[Assignment]
What you need to produce from the material below is an exact transcription of the lines from the one with "thumb tip: (242, 136)" through the one with "middle pip: (269, 98)", both included, and no other line.

- Opening Delimiter -

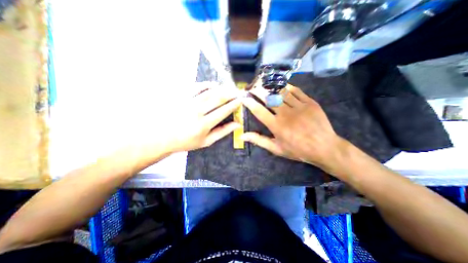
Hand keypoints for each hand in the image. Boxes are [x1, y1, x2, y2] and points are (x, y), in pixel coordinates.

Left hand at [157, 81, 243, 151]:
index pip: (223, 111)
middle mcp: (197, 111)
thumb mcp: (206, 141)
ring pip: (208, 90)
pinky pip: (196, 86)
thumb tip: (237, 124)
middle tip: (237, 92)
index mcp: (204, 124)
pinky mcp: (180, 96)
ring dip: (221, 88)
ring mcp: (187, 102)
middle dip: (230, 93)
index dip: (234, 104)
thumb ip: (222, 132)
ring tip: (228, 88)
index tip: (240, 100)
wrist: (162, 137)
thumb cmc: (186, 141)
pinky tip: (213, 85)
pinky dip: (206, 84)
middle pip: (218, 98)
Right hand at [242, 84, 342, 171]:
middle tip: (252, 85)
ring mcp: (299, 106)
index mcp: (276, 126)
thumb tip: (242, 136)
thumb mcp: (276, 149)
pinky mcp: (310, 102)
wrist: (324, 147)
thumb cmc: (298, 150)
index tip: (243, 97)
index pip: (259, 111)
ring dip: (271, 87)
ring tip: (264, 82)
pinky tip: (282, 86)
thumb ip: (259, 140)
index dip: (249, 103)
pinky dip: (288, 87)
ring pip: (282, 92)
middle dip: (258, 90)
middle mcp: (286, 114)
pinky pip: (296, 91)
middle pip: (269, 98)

- Closing Delimiter -
- Opening Delimiter -

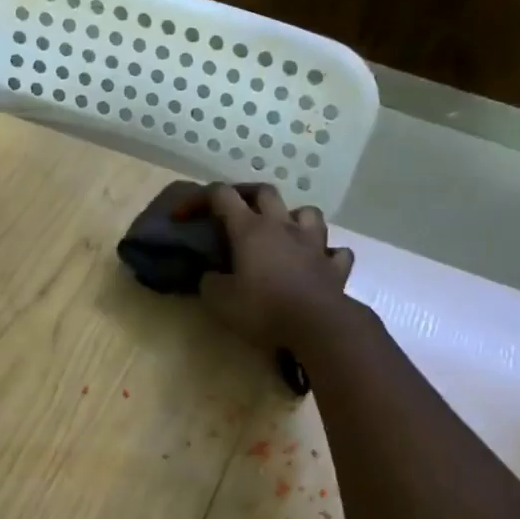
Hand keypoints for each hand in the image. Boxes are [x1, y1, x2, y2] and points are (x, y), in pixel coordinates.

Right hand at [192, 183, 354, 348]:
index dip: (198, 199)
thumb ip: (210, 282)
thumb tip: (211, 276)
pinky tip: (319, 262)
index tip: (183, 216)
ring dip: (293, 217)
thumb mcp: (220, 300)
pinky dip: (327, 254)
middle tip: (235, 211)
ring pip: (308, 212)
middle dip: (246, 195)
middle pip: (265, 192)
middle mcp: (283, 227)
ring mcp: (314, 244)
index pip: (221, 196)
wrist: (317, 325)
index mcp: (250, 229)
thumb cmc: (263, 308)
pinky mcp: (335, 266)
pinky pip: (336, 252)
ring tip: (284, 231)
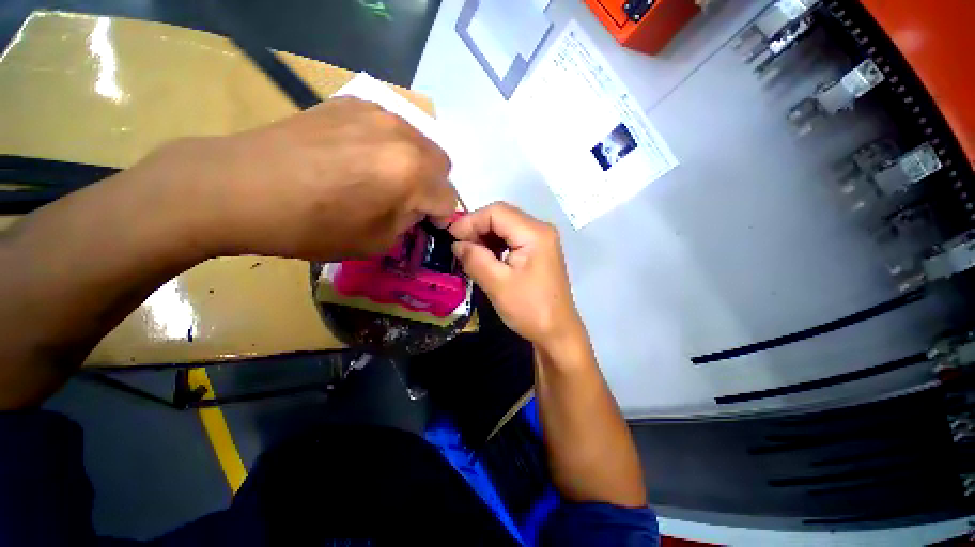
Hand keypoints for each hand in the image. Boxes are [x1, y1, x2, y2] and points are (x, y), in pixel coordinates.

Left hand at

- Closing Delimiter -
- Opening Delimiter -

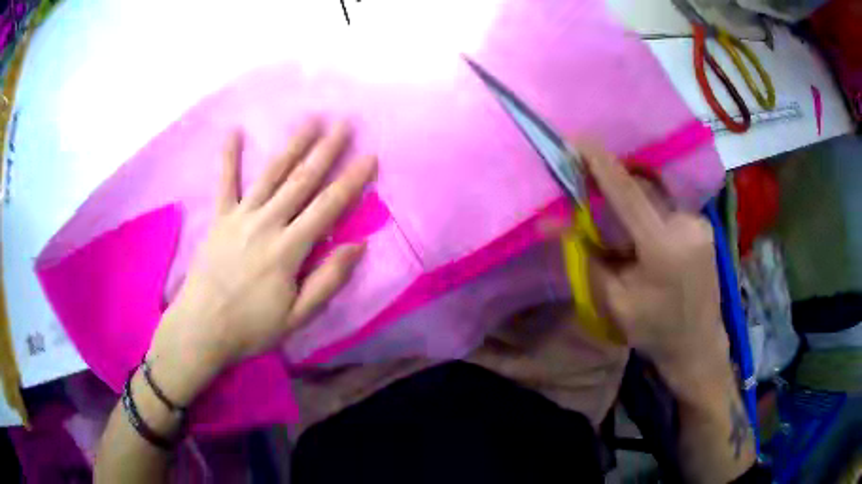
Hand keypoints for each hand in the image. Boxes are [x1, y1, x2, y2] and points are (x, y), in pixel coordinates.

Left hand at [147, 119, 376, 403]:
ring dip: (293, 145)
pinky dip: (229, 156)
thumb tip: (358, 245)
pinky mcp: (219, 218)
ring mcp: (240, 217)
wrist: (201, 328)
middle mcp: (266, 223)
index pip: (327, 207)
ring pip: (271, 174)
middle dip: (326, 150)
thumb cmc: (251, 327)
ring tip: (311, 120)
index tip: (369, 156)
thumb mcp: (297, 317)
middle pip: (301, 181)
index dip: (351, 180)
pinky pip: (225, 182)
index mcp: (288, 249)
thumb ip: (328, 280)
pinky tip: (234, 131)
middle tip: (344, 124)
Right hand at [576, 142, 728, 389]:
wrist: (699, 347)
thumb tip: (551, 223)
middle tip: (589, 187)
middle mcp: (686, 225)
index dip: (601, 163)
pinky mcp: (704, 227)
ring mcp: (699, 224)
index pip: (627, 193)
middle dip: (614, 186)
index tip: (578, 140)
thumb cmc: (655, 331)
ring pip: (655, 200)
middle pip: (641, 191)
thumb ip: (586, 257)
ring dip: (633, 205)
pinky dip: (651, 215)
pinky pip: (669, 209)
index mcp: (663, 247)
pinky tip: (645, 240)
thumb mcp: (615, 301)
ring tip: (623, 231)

- Closing Delimiter -

[Solution for this task]
thumb tip: (242, 136)
thumb mcp: (276, 149)
pinky mcp: (310, 102)
wrist: (324, 147)
thumb cmc: (298, 150)
index tip: (243, 97)
index pip: (259, 111)
ring dip: (271, 87)
ring tip: (264, 82)
pinky tip: (282, 86)
thumb ip: (259, 140)
index dip: (249, 103)
pinky dip: (288, 87)
ring pip: (282, 92)
middle dip: (258, 90)
middle mcp: (286, 114)
pinky pip: (296, 91)
middle pip: (269, 98)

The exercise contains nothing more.